Unsurprisingly, Dr Thiering's book caused a storm when it was released in her native Australia in 1990. It will undoubtedly do the same here. Dr Thiering, who describes her own creed as that of a 'social believer' after a strict Christian upbringing, has spent the past 20 years studying the Dead Sea Scrolls, the remarkable stash of documents uncovered at Qumran in 1947. The conventional wisdom among those granted access to the scrolls is that they are principally of use in further illuminating the Old Testament accounts. Dr Thiering, however, has focused on a smaller group of the scrolls thought to detail the life of the sect of Orthodox Jews, the Essenes, who lived at Qumran in the immediate pre-Christian period.

Challenging the dating of these scrolls and drawing parallels between the Essenes' beliefs and those of Jesus and his followers, Dr Thiering argues that the two are one and the same. Jesus was an Essene, born not in Bethlehem but in Qumran, and is the central figure - the 'Man of a Lie' who flouted the conventions of his day - whose story is told in the scrolls.

Dr Thiering's coup de theatre is to reveal the pesher code, a sort of cipher added to the New Testament accounts and only understandable in the light of the Dead Sea Scrolls. The basic idea is that the gospels work on two levels: for the masses a populist romance of Jesus going around performing miracles; another one for the knowledgeable, with the pesher enabling them to read the message into the story.

The peshers, according to Dr Thiering, were all to do with Qumran custom. Hence, when they read of Mary Magdalene anointing Jesus' feet, the cognoscenti would know that such a gesture was integral to the Qumrani wedding service. Ergo Jesus married Mary Magdalene - and had three children, the book then claims. The same method is used to debunk the Crucifixion, the Virgin Birth, the miracles, everything in the Christian canon that cannot be explained by reason. Jesus becomes just another interesting historical figure in the maze of Middle Eastern politics.

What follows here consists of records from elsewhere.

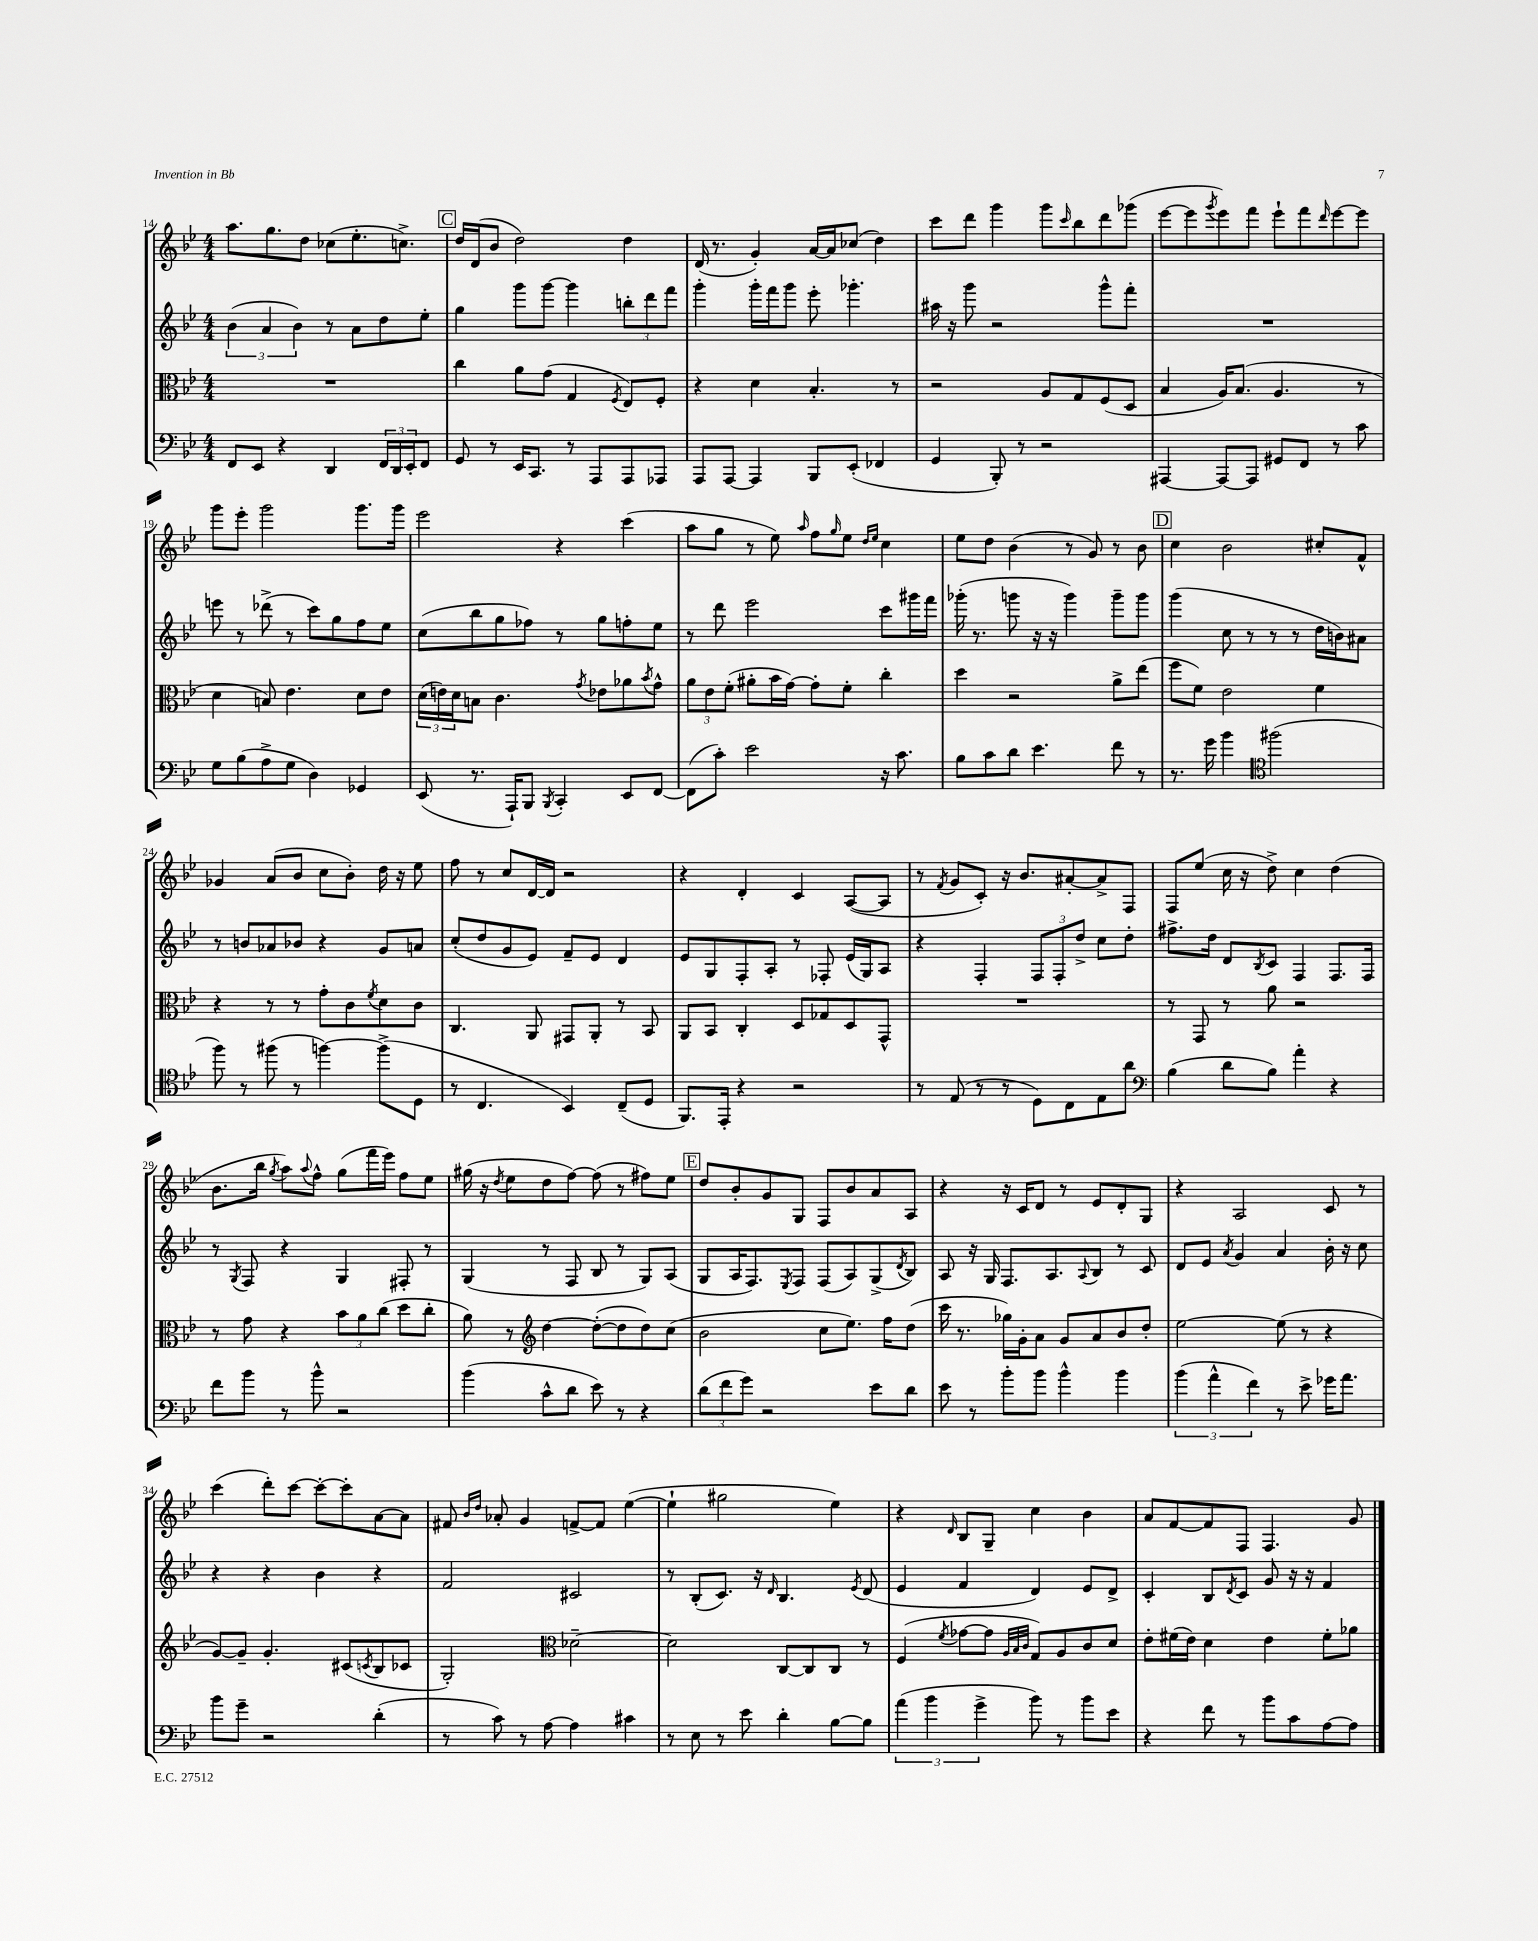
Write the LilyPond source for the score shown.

<<
\new StaffGroup <<
\new Staff = "s0" {
    \clef treble \key bes \major \numericTimeSignature \time 4/4
    a''8. g''8. d''8 ces''8( ees''8.-. c''8.->) |
    \mark \markup { \box "C" } d''16 d'16( bes'8 d''2) d''4 |
    d'16( r8. g'4-.) a'16~ a'16 ces''8( d''4) |
    c'''8 d'''8 g'''4 g'''8 \grace { c'''16 } bes''8 d'''8 ges'''8( |
    ees'''8~ ees'''8 \acciaccatura { g'''8 } ees'''8) f'''8 ees'''8-! f'''8 \grace { d'''16 } ees'''8~ ees'''8 |
    g'''8 ees'''8-. g'''2 g'''8. g'''16 |
    ees'''2 r4 c'''4( |
    a''8 g''8 r8 ees''8) \grace { a''16 } f''8 \grace { g''16 } ees''8 \grace { d''16 ees''16 } c''4 |
    ees''8 d''8 bes'4( r8 g'8) r8 bes'8 |
    \mark \markup { \box "D" } c''4 bes'2 cis''8-. f'8-^ |
    ges'4 a'8( bes'8 c''8 bes'8-.) d''16 r16 ees''8 |
    f''8 r8 c''8 d'16~ d'16 r2 |
    r4 d'4-. c'4 a8~( a8 |
    r8 \acciaccatura { f'8 } g'8 c'8-.) r16 bes'8. ais'8~-. ais'8-> f8 |
    f8 ees''8( c''16 r16 d''8->) c''4 d''4( |
    bes'8. bes''16 \acciaccatura { g''8 } a''8) \appoggiatura { a''8 } f''8-^ g''8( f'''16 ees'''16) f''8 ees''8 |
    gis''16( r16 \acciaccatura { d''8 } ees''8 d''8 f''8~) f''8( r8 fis''8) ees''8 |
    \mark \markup { \box "E" } d''8 bes'8-. g'8 g8 f8 bes'8 a'8 a8 |
    r4 r16 c'16 d'8 r8 ees'8 d'8-. g8 |
    r4 a2 c'8 r8 |
    c'''4( d'''8-.) c'''8~ c'''8~-. c'''8-. a'8~ a'8 |
    fis'8 \grace { bes'16 d''16 } aes'8-. g'4 f'8~-> f'8 ees''4~( |
    ees''4-! gis''2 ees''4) |
    r4 \grace { d'16 } bes8 g8-- c''4 bes'4 |
    a'8 f'8~ f'8 f8 f4. g'8 \bar "|." |
}
\new Staff = "s1" {
    \clef treble \key bes \major \numericTimeSignature \time 4/4
    \tuplet 3/2 { bes'4( a'4 bes'4) } r8 a'8 d''8 ees''8-. |
    \mark \markup { \box "C" } g''4 g'''8 g'''8~ g'''4 \tuplet 3/2 { b''8-. d'''8 f'''8 } |
    g'''4-. g'''16-. f'''16 g'''8 ees'''8-. ges'''4.-. |
    ais''16 r16 g'''8 r2 g'''8-^ f'''8-. |
    R1 |
    e'''8 r8 des'''8->( r8 c'''8) g''8 f''8 ees''8 |
    c''8( bes''8 g''8 fes''8) r8 g''8 f''8-. ees''8 |
    r8 d'''8 ees'''2 c'''8 gis'''16 f'''16 |
    ges'''16-.( r8. g'''8 r16 r16 g'''4) g'''8-- g'''8 |
    \mark \markup { \box "D" } g'''4( c''8 r8 r8 r8 d''16 b'16) ais'8 |
    r8 b'8 aes'8 bes'8 r4 g'8 a'8 |
    c''8-.( d''8 g'8 ees'8) f'8-- ees'8 d'4 |
    ees'8 g8 f8-. a8-. r8 fes8-. ees'16( g16) a8 |
    r4 f4-. \tuplet 3/2 { f8 f8-. d''8-> } c''8 d''8-. |
    fis''8.-> d''16 d'8 \acciaccatura { bes8 } c'8 f4 f8. f16 |
    r8 \acciaccatura { g8 } f8 r4 g4 fis8-. r8 |
    g4( r8 f8 bes8 r8 g8) a8( |
    \mark \markup { \box "E" } g8 a16 f8.) \acciaccatura { ees8 } f8 f8( a8) g8->( \acciaccatura { d'8 } bes8) |
    a8 r16 g16 f8. a8. \appoggiatura { a8 } bes8 r8 c'8 |
    d'8 ees'8 \acciaccatura { a'8 } g'4 a'4 bes'16-. r16 c''8 |
    r4 r4 bes'4 r4 |
    f'2 cis'2 |
    r8 bes8-.( c'8.) r16 \grace { d'16 } bes4. \acciaccatura { ees'8 } d'8( |
    ees'4 f'4 d'4) ees'8 d'8-> |
    c'4-. bes8 \acciaccatura { d'8 } c'8 g'8 r16 r16 f'4 \bar "|." |
}
\new Staff = "s2" {
    \clef alto \key bes \major \numericTimeSignature \time 4/4
    R1 |
    \mark \markup { \box "C" } c''4 a'8 g'8( g4 \acciaccatura { f8 } ees8) f8-. |
    r4 d'4 bes4.-. r8 |
    r2 a8 g8 f8( d8 |
    bes4 a16) bes8.( a4. r8 |
    d'4 b8) ees'4. d'8 ees'8 |
    \tuplet 3/2 { d'16( e'16) d'16 } b8 c'4. \acciaccatura { g'8 } ees'8 aes'8 \acciaccatura { bes'8 } g'8-^ |
    \tuplet 3/2 { a'8 ees'8 f'8-.( } ais'8-. bes'16 g'16~) g'8-. f'8-. c''4-. |
    d''4 r2 a'8-> ees''8( |
    \mark \markup { \box "D" } f''8 f'8) ees'2 f'4 |
    r4 r8 r8 g'8-. c'8 \acciaccatura { f'8 } d'8 c'8 |
    c4. a,8 gis,8 a,8-. r8 bes,8 |
    a,8 bes,8 c4-. d8 ges8 d8 g,8-^ |
    R1 |
    r8 g,8 r8 a'8 r2 |
    r8 g'8 r4 \tuplet 3/2 { bes'8 a'8 c''8( } d''8 c''8-. |
    a'8) r8 \clef treble d''4~ d''8~-.( d''8 d''8) c''8( |
    \mark \markup { \box "E" } bes'2 c''8 ees''8.) f''16 d''8( |
    c'''16 r8. ges''16) g'16-. a'8 g'8 a'8 bes'8 d''8-. |
    ees''2~ ees''8( r8 r4 |
    g'8~) g'8-- g'4.-. cis'8( \acciaccatura { c'8 } bes8 ces'8 |
    g2-.) \clef alto des'2~-- |
    des'2 c8~ c8 c8 r8 |
    f4( \acciaccatura { f'8 } ges'8~ ges'8 \grace { a32 bes32 c'32 } g8) a8 c'8 d'8 |
    ees'8-. fis'16( ees'16) d'4 ees'4 fis'8-. aes'8 \bar "|." |
}
\new Staff = "s3" {
    \clef bass \key bes \major \numericTimeSignature \time 4/4
    f,8 ees,8 r4 d,4 \tuplet 3/2 { f,16 d,16 ees,16-. } f,8 |
    \mark \markup { \box "C" } g,8 r8 ees,16 c,8. r8 a,,8 a,,8 aes,,8 |
    a,,8 a,,8~ a,,4 bes,,8 ees,8-.( fes,4 |
    g,4 bes,,8-.) r8 r2 |
    ais,,4~ ais,,8~ ais,,8 gis,8 f,8 r8 c'8 |
    g8 bes8( a8-> g8 d4) ges,4 |
    ees,8( r8. a,,16-!) bes,,8 \acciaccatura { bes,,8 } c,4-. ees,8 f,8~ |
    f,8( c'8-.) ees'2 r16 c'8. |
    bes8 c'8 d'8 ees'4. f'8 r8 |
    \mark \markup { \box "D" } r8. g'16 bes'4 \clef tenor fis''2( |
    f''8) r8 fis''8( r8 f''4~) f''8->( d8 |
    r8 c4. bes,4) c8--( d8 |
    f,8.) ees,16-. r4 r2 |
    r8 ees8( r8 r8 d8) c8 ees8 a'8 |
    \clef bass bes4( d'8 bes8) a'4-. r4 |
    f'8 bes'8 r8 bes'8-^ r2 |
    bes'4( c'8-^ d'8 ees'8) r8 r4 |
    \mark \markup { \box "E" } \tuplet 3/2 { d'8( f'8 g'8) } r2 ees'8 d'8 |
    ees'8 r8 bes'8-. bes'8 bes'4-^ bes'4 |
    \tuplet 3/2 { bes'4( a'4-^ f'4) } r8 ees'8-> ges'16 a'8. |
    bes'8 g'8-- r2 d'4-.( |
    r8 c'8) r8 a8~ a4 cis'4 |
    r8 ees8 r8 ees'8 d'4-. bes8~ bes8 |
    \tuplet 3/2 { a'4( bes'4 g'4-> } bes'8) r8 bes'8 ees'8 |
    r4 f'8 r8 bes'8 c'8 a8~ a8 \bar "|." |
}
>>
>>
\layout { \context { \Score currentBarNumber = #14 } }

Not having seen the Dead Sea Scrolls makes it difficult to dismiss such a proposition. But I felt distinctly uneasy as Dr Thiering breathlessly wrote off one Christian belief after another, having discovered the key to understanding with her pesher. It is all too easy, and as unsatisfying as being given a mathematical formula at school that enabled you to answer all the questions at the stroke of a pen. While the introduction suggests that Dr Thiering's research will 'open up a whole new understanding of historical Christianity', in effect it attempts to pull down the shutters on Christian faith, the things we trust in but cannot prove, for ever.